On Tue, Jul 04, 2006 at 07:12:25PM -0400, Brice Goglin wrote:
> Grant Grundler wrote:
> > If the "root chipset" is not a PCI device and the architecture doesn't
> > fake it, the root chipset (aka "PCI Host bus controller") is not visible
> > to PCI subsystem. Some of the arch code (e.g. drivers/parisc/dino.c)
> > uses "bus->self == NULL" to differentiate between PCI-PCI secondary busses
> > and PCI bus below a "root chipset". ISTR alpha and sparc doing the same.
> >
> > Can you confirm I'm remembering/understanding this bit correctly?
> >
>
> I am not familiar enough with these architectures, but I guess somebody
> else is.
I've looked at alpha PCI code in the past (never changed it)
and wrote nearly all of the parisc PCI support.
> Are MSI working on these architectures?
Not yet. But MSI support on parisc will be a summer project for me.
Alpha and SPARC also use transaction based interrupts to get
the attention of the CPU. So I expect MSI is possible on them.
> The MSI code in Linux seems to
> be very specific so far. And CONFIG_PCI_MSI currently depends on
> (X86_LOCAL_APIC && X86_IO_APIC) || IA64
I believe PPC folks are also working on support.
> > I don't see how this could work for alpha/parisc/sparc (IIRC) or any other
> > architecture that doesn't create "fake" PCI Root busses.
> > I think your previous patch was correct in this regard.
>
> I don't think it was better. I had the same loop to find the root
> chipset. Only the check afterwards has been changed: instead of checking
> the subordinate bus flags on the root chipset, I checks its no_msi. Both
> patches applied to these architectures would fail to find the root
> chipset in the while loop. They will find a bridge right under the root
> chipset (or the device itself). The flags are then checked on the bridge
> bus, not on the bus that is right under the root chipset.
Right - the "bridge bus" check is different than a "PCI Host bus controller"
device check.
> Anyway, assuming that Linux supports MSI on any of these architectures
> and that we find a root chipset that does not support MSI, how would we
> blacklist it? There's no way to add a quirk if there is no pci_dev
> associated to this root chipset, right?
Right. parisc/ia64/et al don't need a generic black list.
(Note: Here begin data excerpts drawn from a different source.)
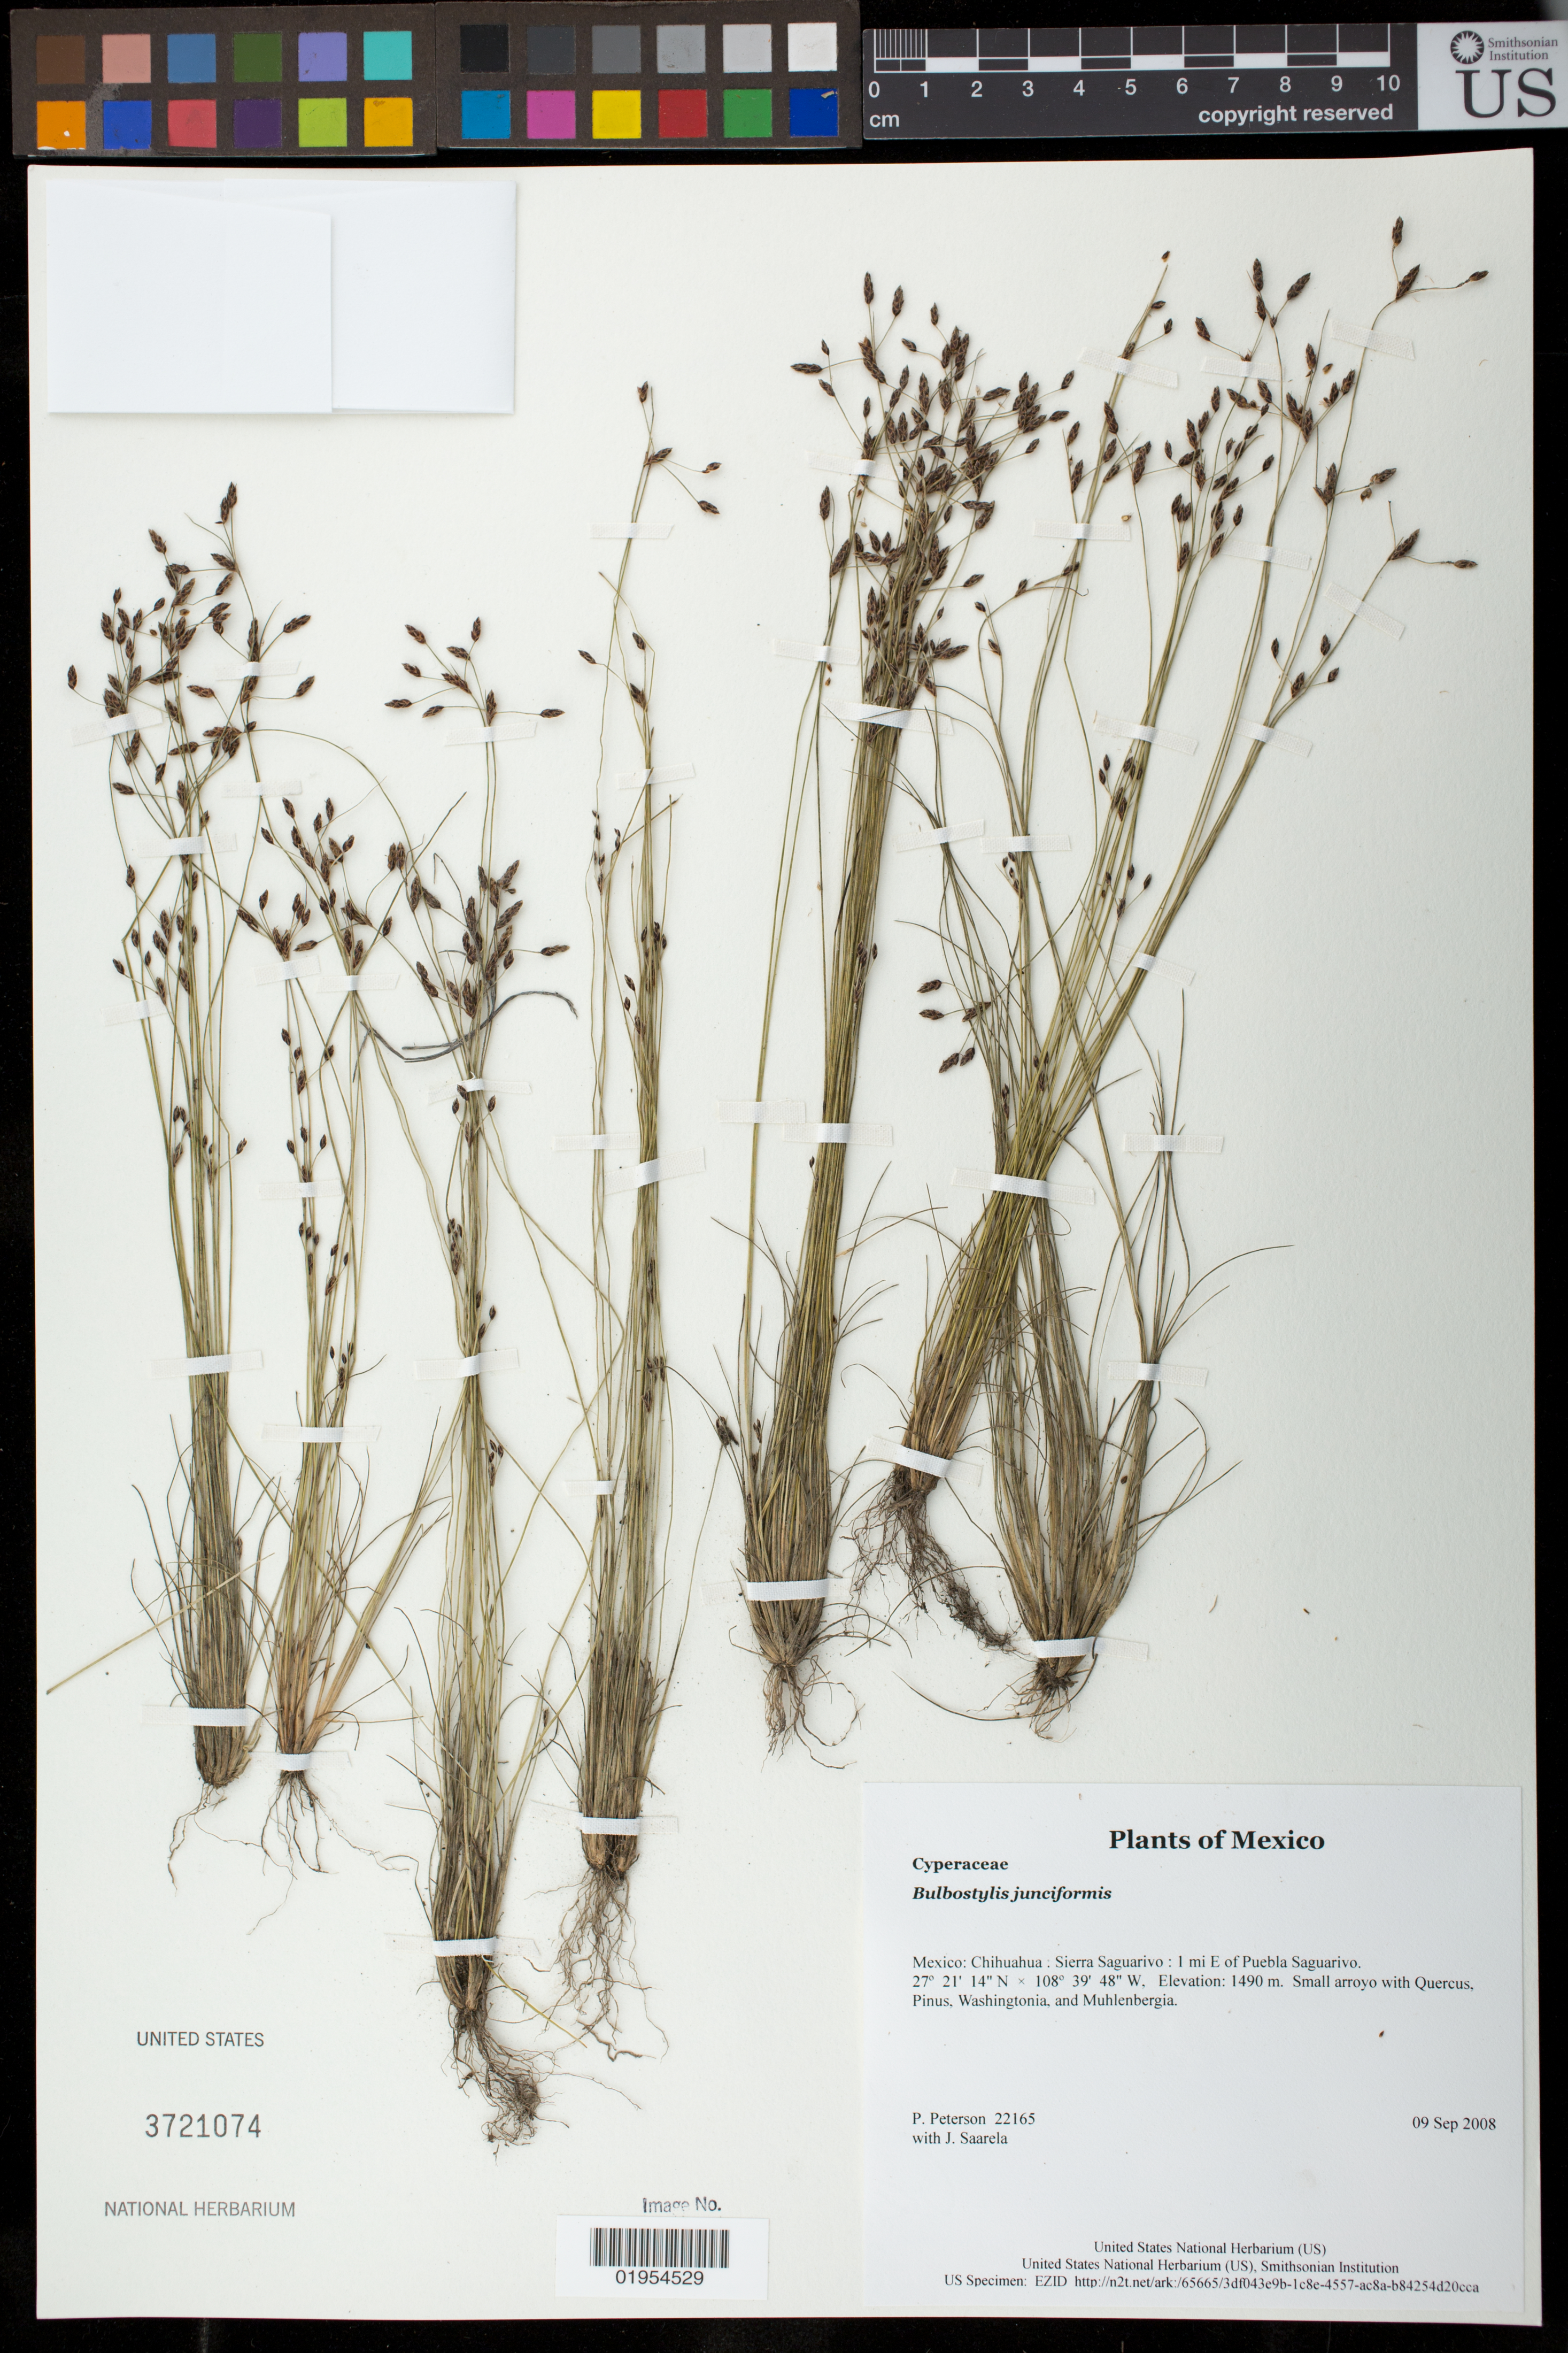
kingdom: Plantae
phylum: Tracheophyta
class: Liliopsida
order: Poales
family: Cyperaceae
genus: Bulbostylis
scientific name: Bulbostylis juncoides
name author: (Vahl) Kük. ex Herter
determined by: Strong, Mark T., (BOT), Smithsonian Institution - National Museum of Natural History (UNITED STATES)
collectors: P. M. Peterson & J. Saarela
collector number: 22165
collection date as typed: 09 Sep 2008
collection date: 2008-09-09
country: Mexico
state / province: Chihuahua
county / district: Sierra Saguarivo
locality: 1 mi E of Puebla Saguarivo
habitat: Small arroyo with Quercus, Pinus, Washingtonia, and Muhlenbergia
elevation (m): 1490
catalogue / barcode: US 3721074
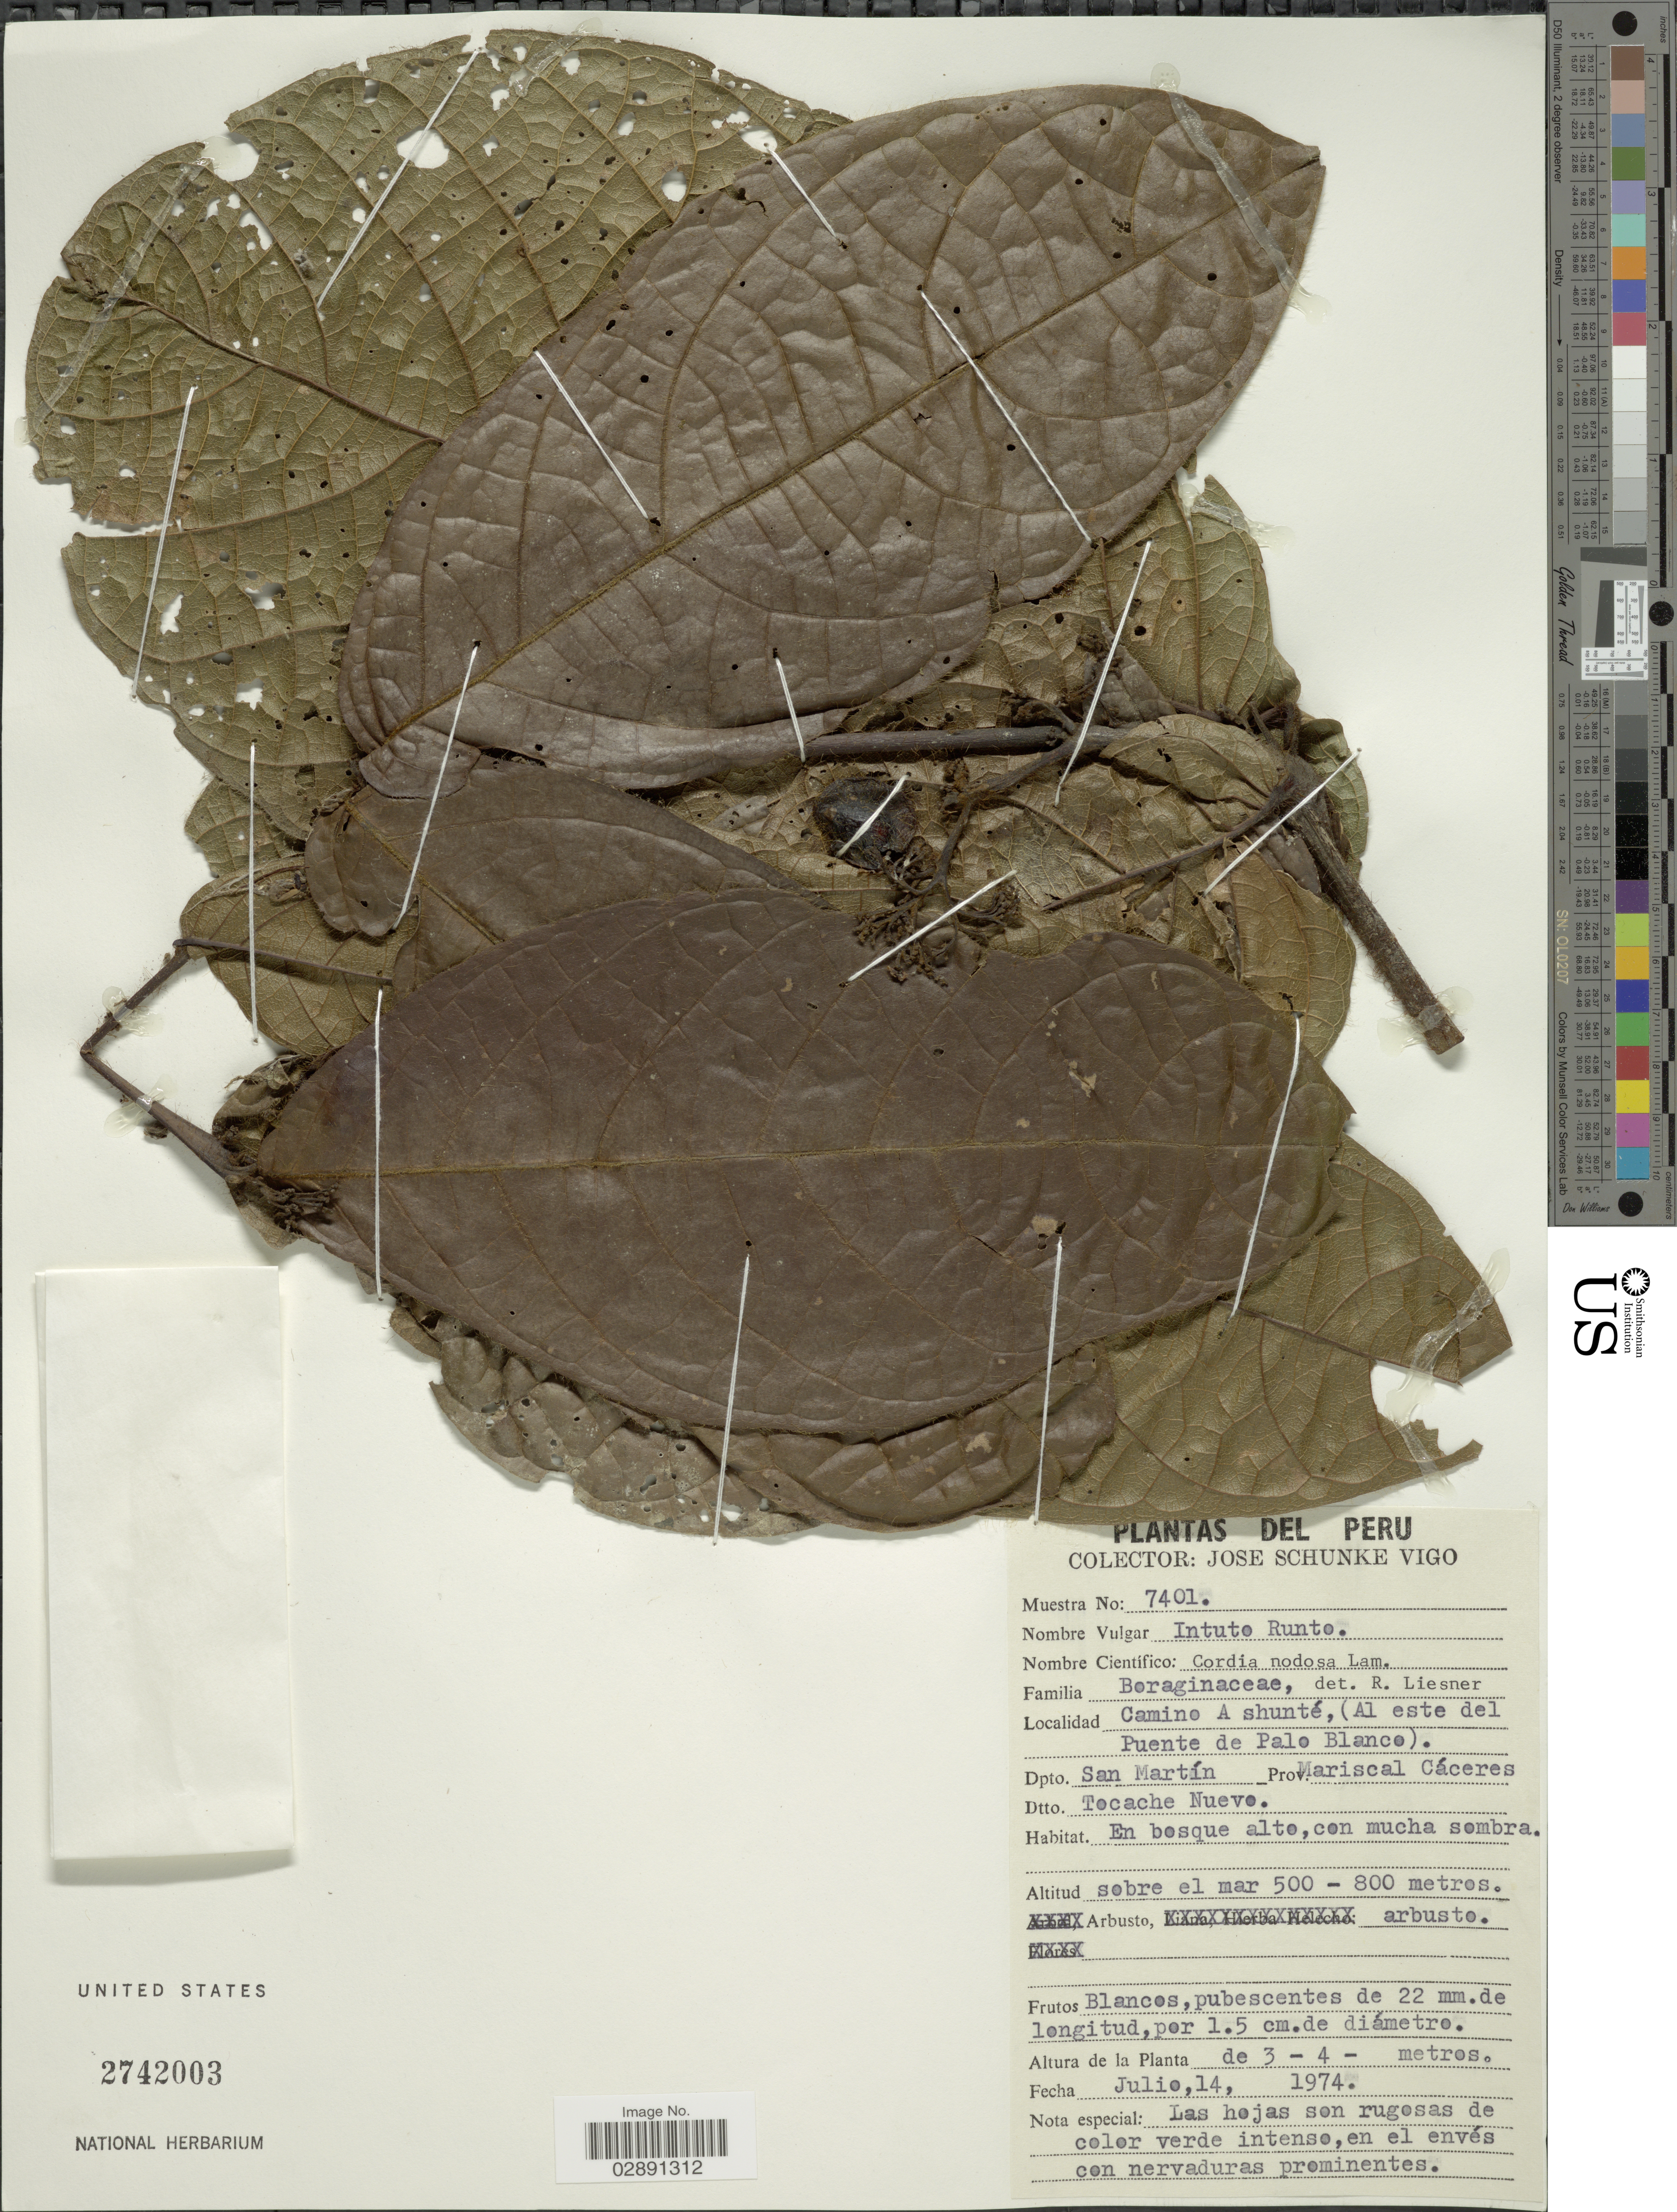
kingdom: Plantae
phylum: Tracheophyta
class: Magnoliopsida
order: Boraginales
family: Cordiaceae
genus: Cordia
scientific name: Cordia nodosa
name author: Lam.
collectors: J. Schunke Vigo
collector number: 7401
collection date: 1974-07-14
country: Peru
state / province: San Martín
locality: Camino A shunté, (Al este del Puente de Palo Blanco). Dpto. San Martín. Prov. Mariscal Cáceres. Dtto. Tocache Nuevo.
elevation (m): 500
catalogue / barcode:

It's x86 or x86-64 specific.
At least until the various "x86-like" architectures use the same
chipsets.
The arch support _could_ mark a flag in the "root" struct pci_bus.
We wouldn't (yet) need a quirk on those arches.
I think I might have a better idea below to implement parisc support
that works with the MSI flag in struct pci_dev like you want it.
> Assuming we find a place to add some code to disable MSI
> (pcibios_fixup_foo?),
Yes, pcibios_fixup_bus is normally the first chance for the arch
specific code to mangle the struct pci_bus allocated by generic PCI code.
> we would have to set a no_msi flag somewhere.
> It might be good to revive the bus flags for this case. But, that's a lot
> of "assuming", I'd rather know whether all this is possible first :)
MSI is certainly possible on parisc. I'm pretty sure it's possible
on ppc, alpha and sparc though I don't know details. This has been
discussed before...but I can't find the references.
Maybe the right "somewhere" is for pcibios_fixup_bus() to enable
(or disable) MSI on each real PCI device if/when the arch can
determine MSI in fact works.
I didn't think of this option last night.
I still don't want the generic PCI code to assume a "root"
PCI Host bus controller was found after that loop.